**Given exercise:**
In the rows below, starting with the line that contains "common name: Greater yellow-rattle" and going on through the line that contains "order: Asterales", rename "common name" to "vernacular name" wherever it occurs, and give those lines again with everything else unchanged.

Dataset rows
====

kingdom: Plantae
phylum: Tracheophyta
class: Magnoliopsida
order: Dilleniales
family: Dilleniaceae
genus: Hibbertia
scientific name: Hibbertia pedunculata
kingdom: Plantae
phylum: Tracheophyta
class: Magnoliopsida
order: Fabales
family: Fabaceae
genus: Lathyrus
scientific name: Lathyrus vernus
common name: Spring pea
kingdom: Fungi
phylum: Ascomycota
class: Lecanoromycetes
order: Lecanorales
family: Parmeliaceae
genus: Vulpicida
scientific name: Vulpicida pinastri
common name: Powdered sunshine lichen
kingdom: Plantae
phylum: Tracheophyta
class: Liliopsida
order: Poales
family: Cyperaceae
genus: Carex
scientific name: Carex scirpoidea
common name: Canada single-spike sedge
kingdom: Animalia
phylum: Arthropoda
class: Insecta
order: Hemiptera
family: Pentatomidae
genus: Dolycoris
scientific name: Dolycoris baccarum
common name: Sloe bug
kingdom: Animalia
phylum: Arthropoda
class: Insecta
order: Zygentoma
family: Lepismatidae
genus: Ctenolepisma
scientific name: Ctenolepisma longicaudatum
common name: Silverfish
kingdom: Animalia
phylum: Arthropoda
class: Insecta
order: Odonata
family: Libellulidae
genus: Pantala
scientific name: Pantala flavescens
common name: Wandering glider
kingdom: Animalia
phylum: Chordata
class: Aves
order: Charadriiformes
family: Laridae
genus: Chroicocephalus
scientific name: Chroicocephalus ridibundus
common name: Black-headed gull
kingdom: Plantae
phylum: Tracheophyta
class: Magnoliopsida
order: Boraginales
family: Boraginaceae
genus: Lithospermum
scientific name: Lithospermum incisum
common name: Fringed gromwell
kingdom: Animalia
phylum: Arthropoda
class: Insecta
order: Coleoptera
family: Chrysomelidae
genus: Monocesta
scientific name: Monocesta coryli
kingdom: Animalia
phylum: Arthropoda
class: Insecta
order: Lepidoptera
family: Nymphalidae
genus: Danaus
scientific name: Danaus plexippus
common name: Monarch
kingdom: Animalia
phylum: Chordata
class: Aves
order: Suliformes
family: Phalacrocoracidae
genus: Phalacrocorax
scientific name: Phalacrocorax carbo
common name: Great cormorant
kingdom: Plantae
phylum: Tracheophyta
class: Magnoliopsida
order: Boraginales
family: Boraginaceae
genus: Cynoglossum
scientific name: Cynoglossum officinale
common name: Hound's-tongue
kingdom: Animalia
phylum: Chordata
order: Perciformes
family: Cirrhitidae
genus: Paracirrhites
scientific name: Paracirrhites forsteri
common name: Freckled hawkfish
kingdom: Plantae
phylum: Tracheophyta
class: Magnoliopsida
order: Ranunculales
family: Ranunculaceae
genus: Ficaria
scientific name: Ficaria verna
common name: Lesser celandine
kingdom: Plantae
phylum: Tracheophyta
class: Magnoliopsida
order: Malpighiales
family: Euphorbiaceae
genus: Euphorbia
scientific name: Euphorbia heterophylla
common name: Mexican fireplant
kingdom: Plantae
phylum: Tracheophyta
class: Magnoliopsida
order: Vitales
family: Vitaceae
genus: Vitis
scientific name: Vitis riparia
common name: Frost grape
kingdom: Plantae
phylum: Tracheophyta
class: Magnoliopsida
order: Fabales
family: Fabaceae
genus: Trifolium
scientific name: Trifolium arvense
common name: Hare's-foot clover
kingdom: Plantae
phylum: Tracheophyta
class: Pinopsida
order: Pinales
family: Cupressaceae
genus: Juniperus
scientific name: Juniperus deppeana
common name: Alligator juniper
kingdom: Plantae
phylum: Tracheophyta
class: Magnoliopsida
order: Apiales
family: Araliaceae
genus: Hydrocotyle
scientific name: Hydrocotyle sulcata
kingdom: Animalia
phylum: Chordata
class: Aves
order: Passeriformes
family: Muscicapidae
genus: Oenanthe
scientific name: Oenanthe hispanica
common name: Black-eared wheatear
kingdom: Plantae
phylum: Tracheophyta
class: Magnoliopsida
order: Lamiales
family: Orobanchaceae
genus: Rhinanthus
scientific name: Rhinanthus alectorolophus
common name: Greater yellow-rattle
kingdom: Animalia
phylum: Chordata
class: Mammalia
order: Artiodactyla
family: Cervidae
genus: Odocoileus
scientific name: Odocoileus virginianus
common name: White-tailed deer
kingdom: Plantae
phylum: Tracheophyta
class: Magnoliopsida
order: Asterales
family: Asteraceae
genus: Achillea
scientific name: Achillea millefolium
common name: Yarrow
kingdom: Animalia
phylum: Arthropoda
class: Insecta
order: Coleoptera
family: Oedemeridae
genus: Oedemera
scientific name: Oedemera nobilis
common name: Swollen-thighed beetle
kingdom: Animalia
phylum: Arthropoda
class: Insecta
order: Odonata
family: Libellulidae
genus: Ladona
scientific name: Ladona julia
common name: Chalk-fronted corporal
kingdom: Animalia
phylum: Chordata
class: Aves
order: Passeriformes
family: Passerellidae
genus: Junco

====

**Expected answer:**
vernacular name: Greater yellow-rattle
kingdom: Animalia
phylum: Chordata
class: Mammalia
order: Artiodactyla
family: Cervidae
genus: Odocoileus
scientific name: Odocoileus virginianus
vernacular name: White-tailed deer
kingdom: Plantae
phylum: Tracheophyta
class: Magnoliopsida
order: Asterales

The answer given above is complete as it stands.